Government family policy undermines families
But the real tragedy of our times is not that the state spends too little and is cutting too much, a constant refrain of the institutionalised Catholic voice. After all, state spending is a record half of national income and half of that spending is on welfare. Never before in human history have we tried to solve the problems of poverty by sending so many Government cheques of such a size to so many people.
But, the issue that we ignore at our peril is the way in which our huge tax and welfare system punishes the very behaviour which leads to human flourishing: work, the bringing up of children and family formation. We received another dose of this recently with the government¹s childcare proposals.
For most of human history, families have chosen for themselves how to allocate work within their households. Of course, until the beginning of the 20th century, work both within and outside the house meant long hours and extreme drudgery. But, there was little interference in family matters from the state. The tax burden on families was light and it was the extended family, charity, mutual societies and the Church that helped people in need and not the state.
Since the 1970s, however, working families have become enmeshed in a tax and benefits system that provides strong incentives for particular types of family structure and for particular work patterns. The forms of work pattern and family structure most favoured have been the one-parent family in which the parent does not work, and the two-parent family where both parents work.
We have reached the stage where nearly 30 per cent of children live in families with no adult in full-time work. But, in addition, Britain has a relatively high number of families where both parents work. The single-earner family with one parent staying at home and bringing up children is becoming an endangered species.
There are some reasons for this that are simply part of the natural process of social progress: women are now better educated, for example. But the tax and benefits system plays a large part, too. The penalties on marriage, or even living together, are well known. If a couple live together, the income of the earner disqualifies the non-earner from receiving benefits. For the very large proportion of people who are receiving welfare benefits, commitment comes at a big cost. In one sense, this is reasonable. After all, those members of a family who are earning money should provide for those who are working in the home. But unlike almost every other country in Europe, our tax system does not compensate for this, for example by providing tax-free allowances on a household basis. This also means that a married couple with two earners pay a lot less tax than a married couple with one major earner. The incentives for couples not to marry and for married couples to have two earners are very considerable and have grown gradually since the 1970s.
Since 2010, things have got worse.
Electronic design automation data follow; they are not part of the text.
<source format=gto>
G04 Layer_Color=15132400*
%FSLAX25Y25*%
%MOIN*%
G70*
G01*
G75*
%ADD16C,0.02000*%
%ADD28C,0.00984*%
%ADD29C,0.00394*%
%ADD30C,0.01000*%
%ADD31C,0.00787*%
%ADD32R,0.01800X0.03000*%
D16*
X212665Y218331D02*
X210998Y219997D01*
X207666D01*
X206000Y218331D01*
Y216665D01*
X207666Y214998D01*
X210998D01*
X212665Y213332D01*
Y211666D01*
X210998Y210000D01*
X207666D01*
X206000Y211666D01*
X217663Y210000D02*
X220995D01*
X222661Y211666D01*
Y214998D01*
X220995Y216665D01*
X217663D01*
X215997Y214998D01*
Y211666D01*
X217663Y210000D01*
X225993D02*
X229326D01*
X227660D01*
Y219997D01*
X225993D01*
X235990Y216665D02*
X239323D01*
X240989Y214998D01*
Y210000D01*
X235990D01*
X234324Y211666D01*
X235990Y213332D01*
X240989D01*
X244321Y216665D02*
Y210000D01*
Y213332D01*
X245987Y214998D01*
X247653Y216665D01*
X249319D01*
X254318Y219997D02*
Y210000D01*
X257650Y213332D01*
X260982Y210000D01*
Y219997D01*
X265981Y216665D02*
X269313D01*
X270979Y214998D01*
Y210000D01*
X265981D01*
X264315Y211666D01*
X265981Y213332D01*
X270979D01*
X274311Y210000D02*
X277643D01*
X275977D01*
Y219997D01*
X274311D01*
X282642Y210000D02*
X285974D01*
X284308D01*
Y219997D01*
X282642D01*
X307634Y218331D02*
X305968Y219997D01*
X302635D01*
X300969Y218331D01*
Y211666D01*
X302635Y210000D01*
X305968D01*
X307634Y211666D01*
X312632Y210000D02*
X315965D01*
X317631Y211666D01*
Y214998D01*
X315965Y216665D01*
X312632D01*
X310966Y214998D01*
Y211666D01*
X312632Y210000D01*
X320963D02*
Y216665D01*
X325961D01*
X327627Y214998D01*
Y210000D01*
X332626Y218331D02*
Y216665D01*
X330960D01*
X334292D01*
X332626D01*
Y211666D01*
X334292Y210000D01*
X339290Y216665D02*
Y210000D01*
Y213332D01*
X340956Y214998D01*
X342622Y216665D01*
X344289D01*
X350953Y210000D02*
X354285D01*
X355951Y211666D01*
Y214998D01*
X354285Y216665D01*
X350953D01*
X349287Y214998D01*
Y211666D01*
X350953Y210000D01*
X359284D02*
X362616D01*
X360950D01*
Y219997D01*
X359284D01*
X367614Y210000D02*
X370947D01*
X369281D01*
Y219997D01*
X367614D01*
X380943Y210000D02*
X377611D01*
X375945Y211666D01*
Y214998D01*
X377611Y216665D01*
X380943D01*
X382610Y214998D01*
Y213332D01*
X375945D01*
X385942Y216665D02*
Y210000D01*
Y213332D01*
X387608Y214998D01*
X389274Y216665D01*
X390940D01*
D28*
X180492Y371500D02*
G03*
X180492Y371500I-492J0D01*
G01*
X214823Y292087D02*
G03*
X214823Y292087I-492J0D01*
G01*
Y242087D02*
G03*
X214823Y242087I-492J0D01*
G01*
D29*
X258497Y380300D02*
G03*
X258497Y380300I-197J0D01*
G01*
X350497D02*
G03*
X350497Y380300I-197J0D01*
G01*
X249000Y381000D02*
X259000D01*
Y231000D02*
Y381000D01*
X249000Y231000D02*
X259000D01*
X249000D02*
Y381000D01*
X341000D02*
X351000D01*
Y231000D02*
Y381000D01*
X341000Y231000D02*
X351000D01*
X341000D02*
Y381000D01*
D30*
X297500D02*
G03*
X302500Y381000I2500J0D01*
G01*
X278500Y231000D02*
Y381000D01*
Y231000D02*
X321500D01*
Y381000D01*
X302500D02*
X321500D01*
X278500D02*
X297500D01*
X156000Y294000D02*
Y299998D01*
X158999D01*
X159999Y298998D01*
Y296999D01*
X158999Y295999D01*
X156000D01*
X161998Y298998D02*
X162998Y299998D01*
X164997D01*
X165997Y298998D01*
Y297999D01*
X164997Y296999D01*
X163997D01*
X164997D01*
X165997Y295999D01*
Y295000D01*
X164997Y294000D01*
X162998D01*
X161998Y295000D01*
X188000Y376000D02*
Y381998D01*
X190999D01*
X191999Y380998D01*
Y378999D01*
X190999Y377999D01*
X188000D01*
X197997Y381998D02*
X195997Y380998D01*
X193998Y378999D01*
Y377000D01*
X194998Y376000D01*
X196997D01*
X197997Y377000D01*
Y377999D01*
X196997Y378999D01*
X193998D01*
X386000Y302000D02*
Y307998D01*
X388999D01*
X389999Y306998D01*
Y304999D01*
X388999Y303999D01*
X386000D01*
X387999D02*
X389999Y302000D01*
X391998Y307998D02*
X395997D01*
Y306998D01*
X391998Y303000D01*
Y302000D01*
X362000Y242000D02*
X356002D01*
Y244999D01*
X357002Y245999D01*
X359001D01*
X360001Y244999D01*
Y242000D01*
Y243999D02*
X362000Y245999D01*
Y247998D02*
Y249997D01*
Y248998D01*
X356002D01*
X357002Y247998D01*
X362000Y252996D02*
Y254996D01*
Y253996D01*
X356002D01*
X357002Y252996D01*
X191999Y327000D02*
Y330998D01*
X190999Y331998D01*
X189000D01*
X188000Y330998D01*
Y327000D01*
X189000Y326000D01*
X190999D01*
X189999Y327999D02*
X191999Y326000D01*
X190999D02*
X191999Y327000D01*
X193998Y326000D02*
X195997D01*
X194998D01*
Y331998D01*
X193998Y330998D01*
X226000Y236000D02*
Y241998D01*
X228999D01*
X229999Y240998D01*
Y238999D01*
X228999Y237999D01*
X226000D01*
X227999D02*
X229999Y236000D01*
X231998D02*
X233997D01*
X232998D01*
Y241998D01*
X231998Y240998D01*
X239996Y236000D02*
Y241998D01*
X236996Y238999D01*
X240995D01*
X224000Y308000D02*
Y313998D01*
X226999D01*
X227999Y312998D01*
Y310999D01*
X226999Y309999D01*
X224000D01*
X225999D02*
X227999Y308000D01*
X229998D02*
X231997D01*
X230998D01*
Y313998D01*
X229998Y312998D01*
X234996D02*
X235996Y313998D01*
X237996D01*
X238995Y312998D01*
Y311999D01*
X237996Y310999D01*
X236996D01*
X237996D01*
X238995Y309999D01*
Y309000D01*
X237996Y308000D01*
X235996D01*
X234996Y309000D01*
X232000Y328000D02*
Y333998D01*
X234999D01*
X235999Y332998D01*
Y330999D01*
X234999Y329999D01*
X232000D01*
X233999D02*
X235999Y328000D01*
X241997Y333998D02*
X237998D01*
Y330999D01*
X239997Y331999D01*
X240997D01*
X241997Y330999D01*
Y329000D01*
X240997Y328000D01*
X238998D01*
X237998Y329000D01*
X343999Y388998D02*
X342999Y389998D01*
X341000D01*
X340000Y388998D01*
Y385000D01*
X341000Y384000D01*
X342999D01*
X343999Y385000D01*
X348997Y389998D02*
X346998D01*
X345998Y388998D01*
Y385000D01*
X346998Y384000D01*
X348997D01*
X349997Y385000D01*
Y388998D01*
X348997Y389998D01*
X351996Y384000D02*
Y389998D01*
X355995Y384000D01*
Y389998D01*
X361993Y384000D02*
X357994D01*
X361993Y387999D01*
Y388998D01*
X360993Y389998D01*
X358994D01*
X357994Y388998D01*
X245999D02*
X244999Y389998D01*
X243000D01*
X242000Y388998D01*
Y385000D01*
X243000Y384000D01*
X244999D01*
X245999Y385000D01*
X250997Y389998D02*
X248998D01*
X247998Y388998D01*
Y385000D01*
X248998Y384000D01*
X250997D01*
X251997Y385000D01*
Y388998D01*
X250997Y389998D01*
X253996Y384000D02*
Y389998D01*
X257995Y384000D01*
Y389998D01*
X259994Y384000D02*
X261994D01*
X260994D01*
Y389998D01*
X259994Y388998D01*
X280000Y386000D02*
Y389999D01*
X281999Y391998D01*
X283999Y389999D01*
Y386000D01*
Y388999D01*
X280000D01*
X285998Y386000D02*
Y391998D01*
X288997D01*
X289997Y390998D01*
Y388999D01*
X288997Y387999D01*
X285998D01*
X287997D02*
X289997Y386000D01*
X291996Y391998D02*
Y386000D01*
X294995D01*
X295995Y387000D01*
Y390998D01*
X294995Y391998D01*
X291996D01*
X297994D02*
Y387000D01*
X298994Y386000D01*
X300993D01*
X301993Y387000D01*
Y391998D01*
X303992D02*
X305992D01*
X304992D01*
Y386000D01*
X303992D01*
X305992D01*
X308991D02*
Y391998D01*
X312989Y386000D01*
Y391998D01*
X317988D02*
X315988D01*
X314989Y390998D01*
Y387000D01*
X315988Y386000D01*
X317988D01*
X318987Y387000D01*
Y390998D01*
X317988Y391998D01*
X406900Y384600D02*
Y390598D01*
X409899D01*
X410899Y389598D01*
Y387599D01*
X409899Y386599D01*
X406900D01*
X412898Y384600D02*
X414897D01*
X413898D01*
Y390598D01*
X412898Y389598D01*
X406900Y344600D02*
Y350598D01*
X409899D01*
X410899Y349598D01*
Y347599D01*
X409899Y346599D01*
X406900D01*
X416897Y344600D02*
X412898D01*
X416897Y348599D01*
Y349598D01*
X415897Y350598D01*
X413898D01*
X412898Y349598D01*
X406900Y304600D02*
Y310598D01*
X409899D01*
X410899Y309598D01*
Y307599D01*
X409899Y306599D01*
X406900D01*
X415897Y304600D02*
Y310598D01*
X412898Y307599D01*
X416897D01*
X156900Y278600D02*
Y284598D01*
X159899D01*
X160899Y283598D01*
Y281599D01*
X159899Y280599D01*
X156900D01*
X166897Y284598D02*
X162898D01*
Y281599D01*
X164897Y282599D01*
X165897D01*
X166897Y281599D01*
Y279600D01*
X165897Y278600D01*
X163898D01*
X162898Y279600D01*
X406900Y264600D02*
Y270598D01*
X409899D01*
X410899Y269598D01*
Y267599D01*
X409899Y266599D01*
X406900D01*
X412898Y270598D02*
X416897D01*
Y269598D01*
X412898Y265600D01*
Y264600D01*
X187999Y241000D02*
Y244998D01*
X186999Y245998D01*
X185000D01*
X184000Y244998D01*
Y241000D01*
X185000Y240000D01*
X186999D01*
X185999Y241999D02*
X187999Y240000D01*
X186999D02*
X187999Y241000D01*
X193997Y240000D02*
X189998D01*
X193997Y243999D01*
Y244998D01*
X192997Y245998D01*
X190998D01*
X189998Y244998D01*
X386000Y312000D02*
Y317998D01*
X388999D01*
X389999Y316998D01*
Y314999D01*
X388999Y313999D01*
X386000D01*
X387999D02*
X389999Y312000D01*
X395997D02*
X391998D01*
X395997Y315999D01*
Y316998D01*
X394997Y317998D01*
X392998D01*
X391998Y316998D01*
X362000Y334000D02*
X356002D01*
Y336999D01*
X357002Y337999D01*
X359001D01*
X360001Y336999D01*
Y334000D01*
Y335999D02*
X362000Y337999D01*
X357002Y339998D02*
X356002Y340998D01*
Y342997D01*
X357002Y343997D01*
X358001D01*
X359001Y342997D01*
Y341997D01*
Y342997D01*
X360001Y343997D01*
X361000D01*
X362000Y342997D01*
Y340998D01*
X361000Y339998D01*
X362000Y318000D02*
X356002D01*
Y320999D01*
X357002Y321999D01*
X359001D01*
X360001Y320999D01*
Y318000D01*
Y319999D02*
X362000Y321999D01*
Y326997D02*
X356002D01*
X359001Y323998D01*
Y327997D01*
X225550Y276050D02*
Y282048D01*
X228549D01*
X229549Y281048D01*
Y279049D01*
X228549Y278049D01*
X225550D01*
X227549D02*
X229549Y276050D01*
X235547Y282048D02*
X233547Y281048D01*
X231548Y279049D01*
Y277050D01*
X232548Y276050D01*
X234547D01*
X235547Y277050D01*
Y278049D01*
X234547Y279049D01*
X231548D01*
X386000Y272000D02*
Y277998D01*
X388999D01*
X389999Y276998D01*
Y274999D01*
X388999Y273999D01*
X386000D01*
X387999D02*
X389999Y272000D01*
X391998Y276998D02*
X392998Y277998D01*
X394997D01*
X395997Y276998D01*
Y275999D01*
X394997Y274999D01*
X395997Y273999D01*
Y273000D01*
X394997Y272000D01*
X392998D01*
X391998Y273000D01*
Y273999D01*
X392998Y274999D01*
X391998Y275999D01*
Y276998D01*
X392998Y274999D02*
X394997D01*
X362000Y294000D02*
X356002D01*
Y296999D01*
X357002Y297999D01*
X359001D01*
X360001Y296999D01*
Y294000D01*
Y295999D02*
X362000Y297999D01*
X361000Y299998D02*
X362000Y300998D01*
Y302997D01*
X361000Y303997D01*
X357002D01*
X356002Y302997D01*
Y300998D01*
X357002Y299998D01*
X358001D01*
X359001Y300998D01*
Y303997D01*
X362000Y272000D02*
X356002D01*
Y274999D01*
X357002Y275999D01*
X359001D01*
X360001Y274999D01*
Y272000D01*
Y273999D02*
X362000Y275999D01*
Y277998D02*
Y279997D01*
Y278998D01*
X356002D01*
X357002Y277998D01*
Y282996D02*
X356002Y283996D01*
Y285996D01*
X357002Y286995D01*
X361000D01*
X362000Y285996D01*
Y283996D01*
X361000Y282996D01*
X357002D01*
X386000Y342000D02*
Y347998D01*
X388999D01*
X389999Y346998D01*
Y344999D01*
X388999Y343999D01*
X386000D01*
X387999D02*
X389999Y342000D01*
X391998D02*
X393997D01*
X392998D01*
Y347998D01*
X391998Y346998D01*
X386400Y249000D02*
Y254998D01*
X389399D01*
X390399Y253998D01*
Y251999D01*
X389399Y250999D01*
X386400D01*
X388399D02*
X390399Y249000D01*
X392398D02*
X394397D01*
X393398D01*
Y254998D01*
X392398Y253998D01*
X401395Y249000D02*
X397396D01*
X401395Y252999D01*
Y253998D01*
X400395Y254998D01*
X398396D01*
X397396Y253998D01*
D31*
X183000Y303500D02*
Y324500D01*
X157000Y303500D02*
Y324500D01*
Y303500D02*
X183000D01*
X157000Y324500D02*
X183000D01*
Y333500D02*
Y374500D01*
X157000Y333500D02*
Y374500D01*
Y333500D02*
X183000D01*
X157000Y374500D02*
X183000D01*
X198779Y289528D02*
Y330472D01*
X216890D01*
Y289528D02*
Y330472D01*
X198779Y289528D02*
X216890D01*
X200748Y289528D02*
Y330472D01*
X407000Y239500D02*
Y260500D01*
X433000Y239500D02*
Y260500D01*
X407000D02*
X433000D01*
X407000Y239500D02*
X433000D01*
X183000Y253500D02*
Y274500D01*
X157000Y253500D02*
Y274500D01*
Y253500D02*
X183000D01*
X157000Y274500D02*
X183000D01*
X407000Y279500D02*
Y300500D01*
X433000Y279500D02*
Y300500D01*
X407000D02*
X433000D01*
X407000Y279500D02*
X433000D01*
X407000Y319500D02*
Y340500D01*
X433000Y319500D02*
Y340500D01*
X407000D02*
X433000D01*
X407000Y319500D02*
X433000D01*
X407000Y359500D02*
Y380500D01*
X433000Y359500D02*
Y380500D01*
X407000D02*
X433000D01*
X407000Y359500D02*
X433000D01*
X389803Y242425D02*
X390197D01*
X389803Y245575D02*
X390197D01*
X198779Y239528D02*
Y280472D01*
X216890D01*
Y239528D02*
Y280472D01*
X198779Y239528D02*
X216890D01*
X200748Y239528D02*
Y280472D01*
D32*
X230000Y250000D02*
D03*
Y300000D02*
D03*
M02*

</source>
It seems as if the Coalition Government has gone on a witch-hunt against single-earner families though things will certainly get worse rather than better under a Labour government. Firstly, child benefit was removed from those families where one person was earning above £50,000. But the loss of benefit was avoided by two-earner families with a combined income of up to £100,000 if the income was split evenly between the two parents.
The latest development is the introduction of childcare vouchers. These will be available to households where no parent earns more than £150,000 and who use formal childcare facilities but both parents have to work to be eligible. Total household income could be £0.3 million before the household becomes ineligible, if both parents are high earners. But, incredibly, if one person earns £151,000 and the other £20,000 then the household will be excluded.
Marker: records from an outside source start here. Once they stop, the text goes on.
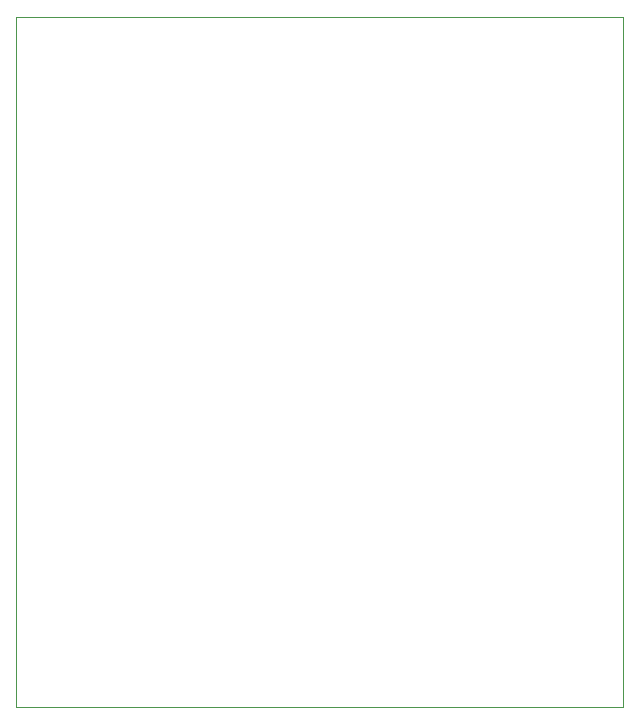
<source format=gm1>
%TF.GenerationSoftware,KiCad,Pcbnew,(6.0.8)*%
%TF.CreationDate,2022-10-23T00:13:42+03:00*%
%TF.ProjectId,PowerBoard,506f7765-7242-46f6-9172-642e6b696361,rev?*%
%TF.SameCoordinates,Original*%
%TF.FileFunction,Profile,NP*%
%FSLAX46Y46*%
G04 Gerber Fmt 4.6, Leading zero omitted, Abs format (unit mm)*
G04 Created by KiCad (PCBNEW (6.0.8)) date 2022-10-23 00:13:42*
%MOMM*%
%LPD*%
G01*
G04 APERTURE LIST*
%TA.AperFunction,Profile*%
%ADD10C,0.050000*%
%TD*%
G04 APERTURE END LIST*
D10*
X198755000Y-26670000D02*
X198755000Y-85090000D01*
X198755000Y-85090000D02*
X250190000Y-85090000D01*
X250190000Y-85090000D02*
X250190000Y-26670000D01*
X250190000Y-26670000D02*
X198755000Y-26670000D01*
M02*

</source>
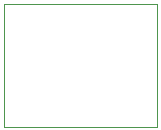
<source format=gbr>
%TF.GenerationSoftware,KiCad,Pcbnew,(5.1.6-0-10_14)*%
%TF.CreationDate,2020-08-16T22:52:20-04:00*%
%TF.ProjectId,PAM8016,50414d38-3031-4362-9e6b-696361645f70,rev?*%
%TF.SameCoordinates,Original*%
%TF.FileFunction,Profile,NP*%
%FSLAX46Y46*%
G04 Gerber Fmt 4.6, Leading zero omitted, Abs format (unit mm)*
G04 Created by KiCad (PCBNEW (5.1.6-0-10_14)) date 2020-08-16 22:52:20*
%MOMM*%
%LPD*%
G01*
G04 APERTURE LIST*
%TA.AperFunction,Profile*%
%ADD10C,0.050000*%
%TD*%
G04 APERTURE END LIST*
D10*
X120523000Y-52197000D02*
X133477000Y-52197000D01*
X120523000Y-41783000D02*
X120523000Y-52197000D01*
X133477000Y-41783000D02*
X120523000Y-41783000D01*
X133477000Y-52197000D02*
X133477000Y-41783000D01*
M02*

</source>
This new childcare welfare payment will, of course, be financed by higher taxes on other groups such as the hard-pressed single-earner couples. At the same time, they suffer the lost earnings from taking what George Osborne describes as a “lifestyle decision” to look after their own children. Looking after other people’s children for payment is favoured with government subsidies while looking after your own children is disparaged and penalised.
There are various solutions to this discrimination against single-earner households and marriage. The best would be to radically cut back benefits and taxes so that families could take their decisions without interference by the state. It is not necessary for the government to spend 50 per cent of national income to deal with problems of poverty not resolved in other ways indeed, that level of spending and taxation is a major part of the problem.
In the short term, the most expedient move would be to move the tax system towards a system of household tax allowances. This would mean that single-earner families can have the same amount of tax-free income as dual-earner families and that couples would pay less tax to compensate for the benefits they forgo when they marry. One stepping stone towards this would be a transferable tax allowance but the government seems much less keen on implementing this manifesto promise than it does on dreaming up new welfare benefits for rich dual-earner couples. The Coalition priority seems to be to create new welfare benefits, rather than cutting taxes on families.
In the last three years, the English and Welsh Catholic agencies have tended to echo the predictable secular commentary on welfare reform, criticising any reductions in spending. They should read the signs of the times. We have a welfare and tax system that is completely broken. Instead of supporting the family in a spirit of subsidiarity, it attacks the family. Instead of supporting work, it attacks work. Two essentials for the common good or human flourishing families and work are being attacked by the institution that is supposed to promote the common good.
The Deputy Prime Minister Nick Clegg has called proposals for a transferable tax allowance “patronising drivel that belong in the Edwardian age”. This makes one wonder to what age does a situation whereby nearly 30 per cent of children live in families in which nobody works full-time belong?